Look through the entries that follow and return each line that has the string "тебе".
** Opening DATA FOR ANALYSIS block **
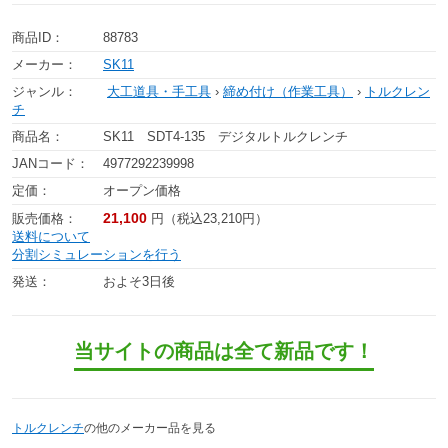
商品ID：
88783
メーカー：
SK11
ジャンル：
大工道具・手工具
›
締め付け（作業工具）
›
トルクレン
チ
商品名：
SK11 SDT4-135 デジタルトルクレンチ
JANコード：
4977292239998
定価：
オープン価格
21,100
販売価格：
円（税込23,210円）
送料について
分割シミュレーションを行う
発送：
およそ3日後
当サイトの商品は全て新品です！
トルクレンチ
の他のメーカー品を見る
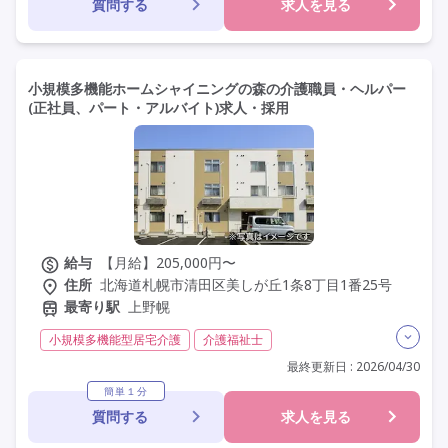
質問する
求人を見る
駅近
小規模多機能ホームシャイニングの森の介護職員・ヘルパー
(正社員、パート・アルバイト)求人・採用
給与
【月給】205,000円〜
住所
北海道札幌市清田区美しが丘1条8丁目1番25号
最寄り駅
上野幌
小規模多機能型居宅介護
介護福祉士
実務者研修(ヘルパー1級)
初任者研修(ヘルパー2級)
最終更新日 : 2026/04/30
無資格
夜勤専従
残業月20時間以内
残業ほぼなし
簡単１分
質問する
求人を見る
常勤
非常勤
社会保険完備
交通費支給
年間休日110日以上
学歴不問
未経験歓迎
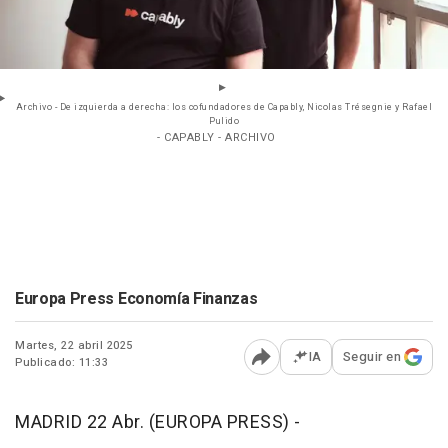
Archivo - De izquierda a derecha: los cofundadores de Capably, Nicolas Trésegnie y Rafael
Pulido
- CAPABLY - ARCHIVO
Europa Press Economía Finanzas
Martes, 22 abril 2025
IA
Seguir en
Publicado: 11:33
Abrir opciones para comp
MADRID 22 Abr. (EUROPA PRESS) -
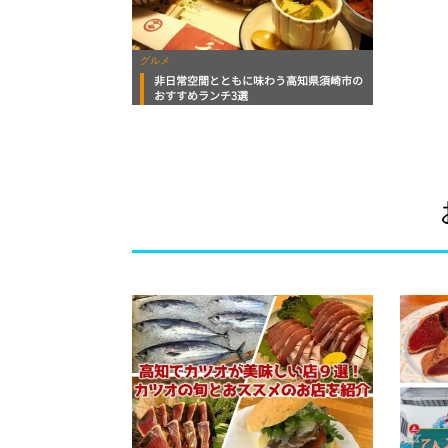
グルメ
非日常空間とともに味わう高知県須崎市の
おすすめランチ3選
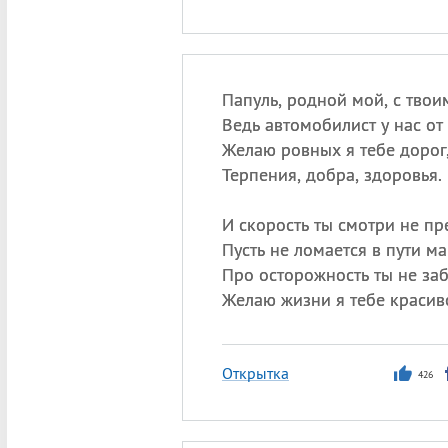
Папуль, родной мой, с твои
Ведь автомобилист у нас от 
Желаю ровных я тебе дорог
Терпения, добра, здоровья.
И скорость ты смотри не п
Пусть не ломается в пути м
Про осторожность ты не за
Желаю жизни я тебе красив
Открытка
426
** Closing DATA FOR ANALYSIS block **
• TASK RESPONSE:
Желаю ровных я тебе дорог
Желаю жизни я тебе красив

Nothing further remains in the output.